= Curriculum and Standards Framework =

School curriculum in Victoria, Australia

The Curriculum and Standards Framework (CSF) was developed for teachers Victoria, Australia. It was introduced in Victorian schools in 1995 and republished in 2000 as the CSF II. It was superseded by the Victorian Essential Learning Standards (VELS) program in 2006.

The CSF described what students in Victorian schools should know and be able to do in eight key areas of learning at regular intervals from the primary and secondary levels of education — specifically, from year Prep ('Preparatory') to Year 10. It provided sufficient detail for schools and the community to be clear about the major elements of the curriculum and the standards expected of successful learners.
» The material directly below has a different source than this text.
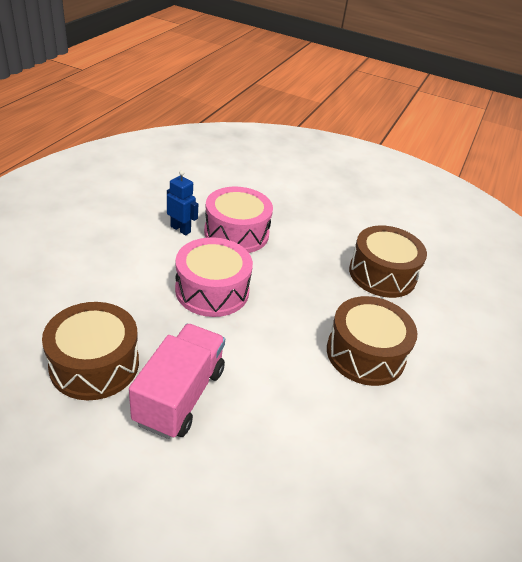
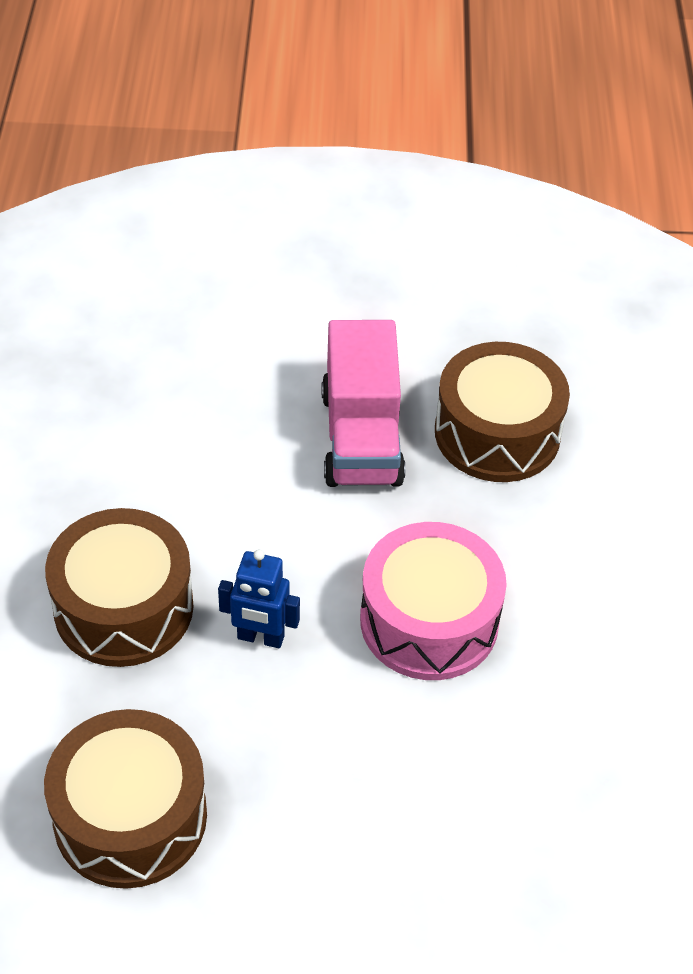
camera: 160 degrees right, 10 degrees up
(181, 229) = (586, 743): blue robot -> blue robot (260, 638)
(236, 233) = (476, 789): pink drum -> none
The eight key learning areas were the Arts, English, Health and Physical Education, Languages Other Than English (LOTE), Mathematics, Science, Studies of Society and Environment (SOSE) and Technology. A document, the ESL Companion to the English CSF was also part of the project - it describes stages of English as a second language development. This latter document was an important part of the csf, acknowledging the teaching and assessment needs of the many students learning English as a second or additional language.

== VELS to replace CSF ==
The Victorian Essential Learning Standards (VELS) will progressively replace the Curriculum and Standards Framework as the basis for curriculum and assessment in Victorian schools from 2006.